Re: [PATCH] v11 Improves __ieee754_exp() performance by greater than 5x on sparc/x86.
On 14/02/18 16:41, Joseph Myers wrote:
On Tue, 13 Feb 2018, Patrick McGehearty wrote:
Any thoughts on general principles on how to decide which patch
to accept, given both seem much more better than the existing code?
My understanding would be that Szabolcs intends (as per
<https://sourceware.org/ml/libc-alpha/2018-02/msg00061.html>) to eliminate
rounding mode changes from the present exp, and possibly make other
speedups there. Then the final result of such speedups would need
i won't have a patch that keeps the current algorithm just
removes the rounding mode change.
i'm now trying various approaches doing exp with < 0.51 worst case
ulp error and < 0.2% misroundings, and < 4K table size (i think these
are reasonable parameters and the proposed exp is similar too)
i think the rounding mode change can be eliminated from such an exp
with 1.0 ulp worst case non-nearest-rounding error (or may be 2).

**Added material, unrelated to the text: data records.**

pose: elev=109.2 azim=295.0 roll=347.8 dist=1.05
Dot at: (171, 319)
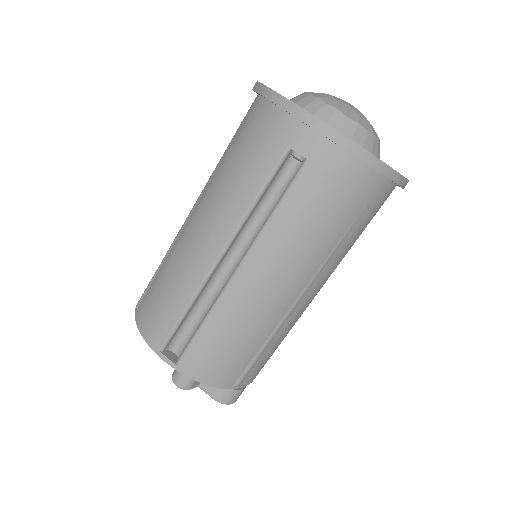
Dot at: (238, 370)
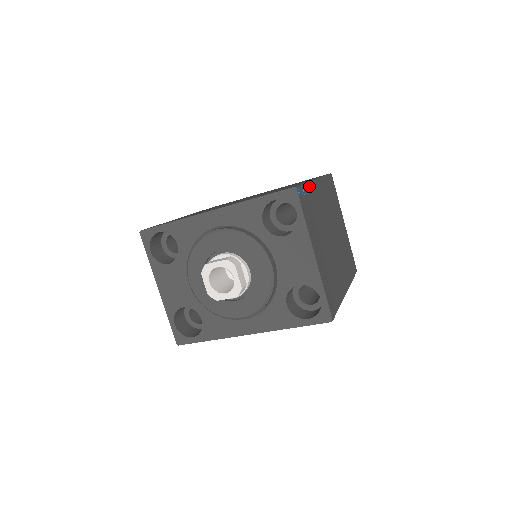
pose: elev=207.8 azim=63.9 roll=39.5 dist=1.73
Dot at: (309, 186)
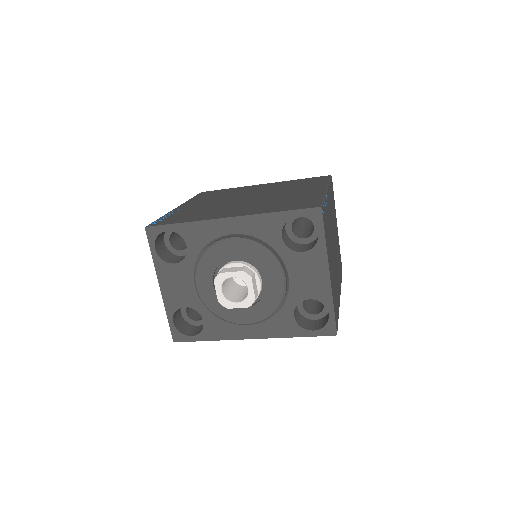
Dot at: (325, 200)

i haven't yet dealt with the subnormal range: it seems the proposed
exp and my prototype one both have about 0.75 ulp error when the
result is between 0x1p-1023 and 0x1p-1022 (because the polynomial
has one rounding and then the final scaling does another rounding
right at the next bit, this can be fixed by doing the final add
of the polynomial differently, i'm not yet sure if it's worth fixing)
and i haven't yet looked at __exp1 (which should be probably moved to
e_pow.c and if it can share tables with exp then that should be in a
separate file), but i think it should be possible to do similarly.
comparing with a version of your patch that also eliminates rounding mode
changes (and updates libm-test-ulps expectations for other functions in
non-default rounding modes as needed to avoid introducing failures). It
would be best to have a precise statement of what "both my throughput and
latency benchmarks" are in
<https://sourceware.org/ml/libc-alpha/2018-02/msg00061.html>, to make sure
there is a common basis of comparison so we can see if it's really the
case that one version is faster on some architectures and another on other
architectures, or whether different people are measuring different things.